Elle accepta son bras et ils se remirent en route dans le vent glacial. Heureusement, les rayons de soleil réchauffaient quelques peu l’atmosphère.
« Vous pensez vraiment que je vous impose l’équivalent du traité de Versailles ? J’espère que mes réclamations sont cependant moins exigeantes que celles qui furent imposées à l’Autriche-Hongrie ! »
Elle plaisantait. Elle se doutait bien qu’il avait juste utilisé ce terme pour plaisanter.
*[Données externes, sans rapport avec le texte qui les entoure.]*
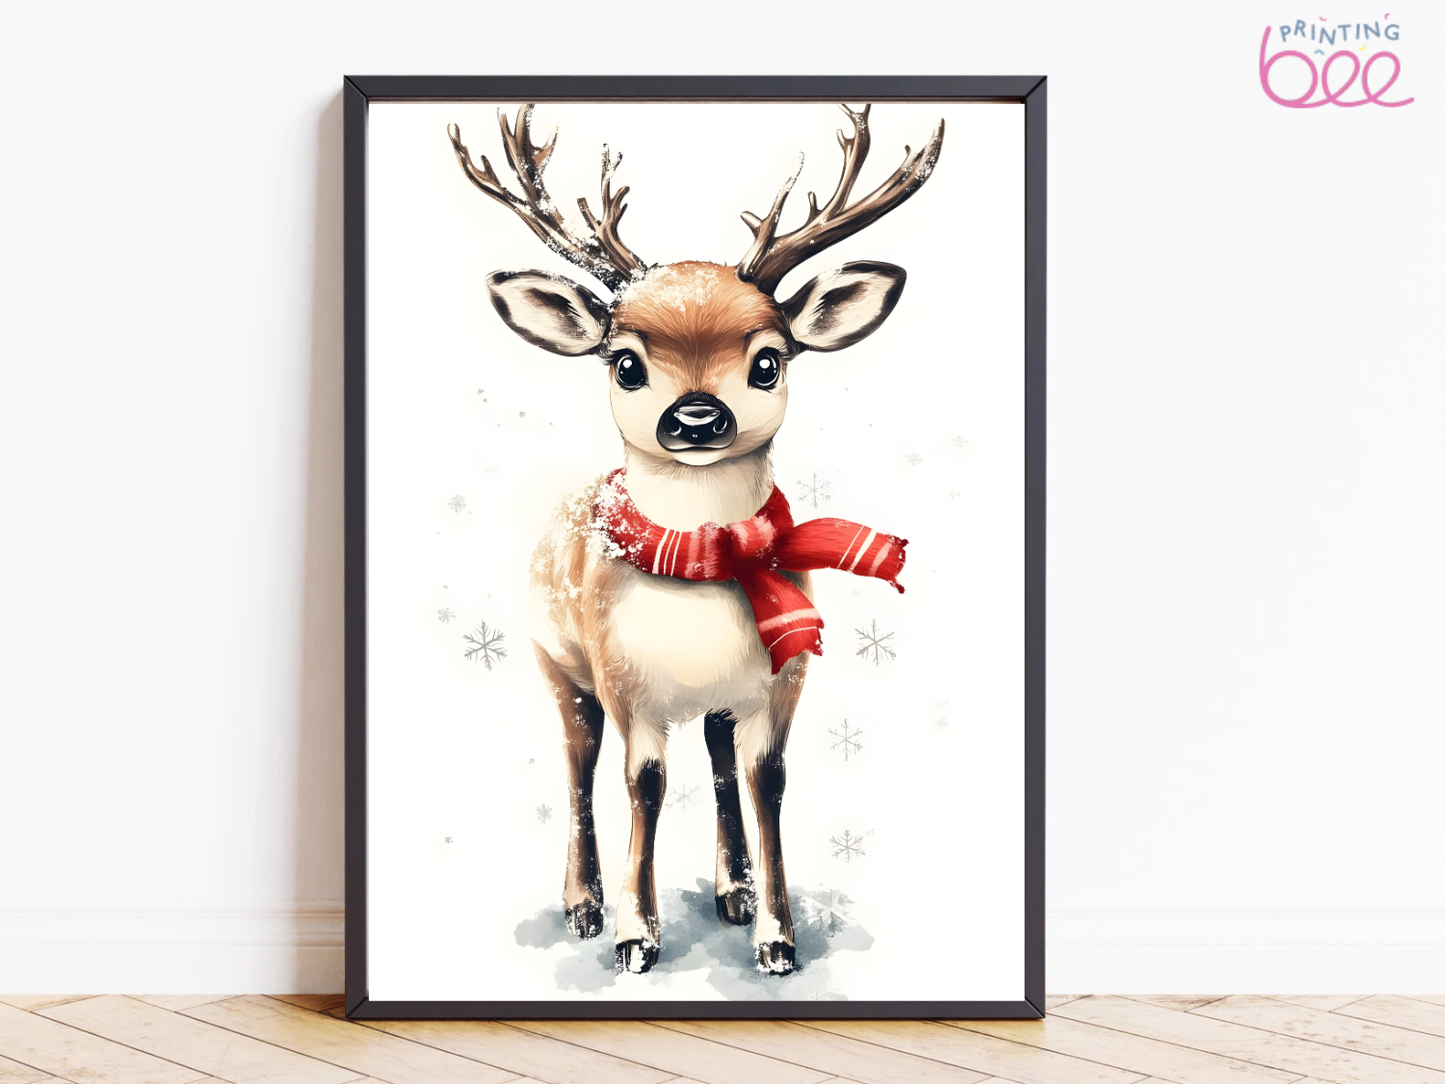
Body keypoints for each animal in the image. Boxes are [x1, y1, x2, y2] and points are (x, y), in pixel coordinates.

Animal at [447, 103, 944, 975]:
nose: (698, 417)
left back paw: (732, 891)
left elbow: (765, 780)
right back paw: (582, 903)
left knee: (715, 765)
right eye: (625, 364)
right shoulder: (623, 679)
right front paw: (636, 935)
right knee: (577, 766)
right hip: (555, 662)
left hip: (707, 702)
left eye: (769, 361)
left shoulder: (779, 682)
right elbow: (642, 782)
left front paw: (775, 937)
Elle voulait lui rendre la pareil. Elle enchaîna :
« Quand à Platon, il est certain que vous avez un avantage non négligeable sur lui, William – elle fit une pause dans ses propos – Vous, vous êtes en vie ! »
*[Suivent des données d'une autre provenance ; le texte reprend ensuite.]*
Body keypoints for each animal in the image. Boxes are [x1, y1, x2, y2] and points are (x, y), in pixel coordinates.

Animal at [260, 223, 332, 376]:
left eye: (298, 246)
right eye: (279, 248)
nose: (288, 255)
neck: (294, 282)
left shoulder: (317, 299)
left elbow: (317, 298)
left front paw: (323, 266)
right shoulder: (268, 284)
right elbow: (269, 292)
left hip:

Ils marchèrent en silence, avançant sur le bas-côté de la route que peu de voitures semblaient empruntées. Ils devaient représenter un couple fort atypique. Lui, en costume au prix exorbitant, elle, en tenue du XIXe siècle. Plus mal assortie, c’était difficile à imaginer. Cela continua à faire sourire Marine. Elle se moquait bien de ce que pouvait dire les gens à son propos, elle s’en fichait. Etant donné son peu de contact avec la société, ce que celle-ci pouvait penser d’elle était le dernier de ses soucis.
Ce qui la gênait peut-être davantage, était le fait que maître Dolan, lui, était un personnage public et important. Au vu de sa maison, de son costume, de ses employés, de sa voiture, il était certainement un avocat de renommé. La jeune femme ne voulait pas lui porter tort. Néanmoins, elle se dit qu’il avait fait le choix de l’accompagner et qu’il en avait mesuré les conséquences si on les voyait ensemble.
Il leur fallu trois quart d’heure pour rejoindre l’hôtel où elle occupait une chambre. Il se situait en périphérie de la ville. Ils arrivèrent devant une bâtisse aux murs à la peinture écaillée et qui avait connue des jours meilleurs. Même le mot « hôtel » n’était que partiellement visible. Marine, arrivée depuis peu en ville, n’avait pas les moyens de se payer mieux. Mais les chambres étaient tenues propres et elle n’en demandait pas plus. Malgré tout, on pouvait croiser de temps à autre un ou deux cafards qui se baladaient mais rien de méchant. La jeune femme connaissait bien pire. Dormir dans la boue, dehors, sous la pluie, entourée de vermines, ça n’avait rien d’agréable. A côté de ça, cet hôtel passait pour un palace à ses yeux.
Elle lâcha le bras du juriste devant la double porte dont l’une, en verre, était partiellement brisée.
« Merci de m’avoir raccompagnée, William – elle enleva la veste de ses épaules, la plia et la tendit à l’homme de loi – Merci pour votre veste. Je crois que s’est là que nous nous disons au revoir. Nous aurons peut-être l’occasion de nous recroiser à la bibliothèque. Dans tous les cas, merci William de m’avoir permis de voir votre collection »
Elle passa sous silence les incidents qui avaient succédés à cette visite. Inutile de rappeler de mauvais souvenirs encore bien frais dans leur mémoire à tous deux.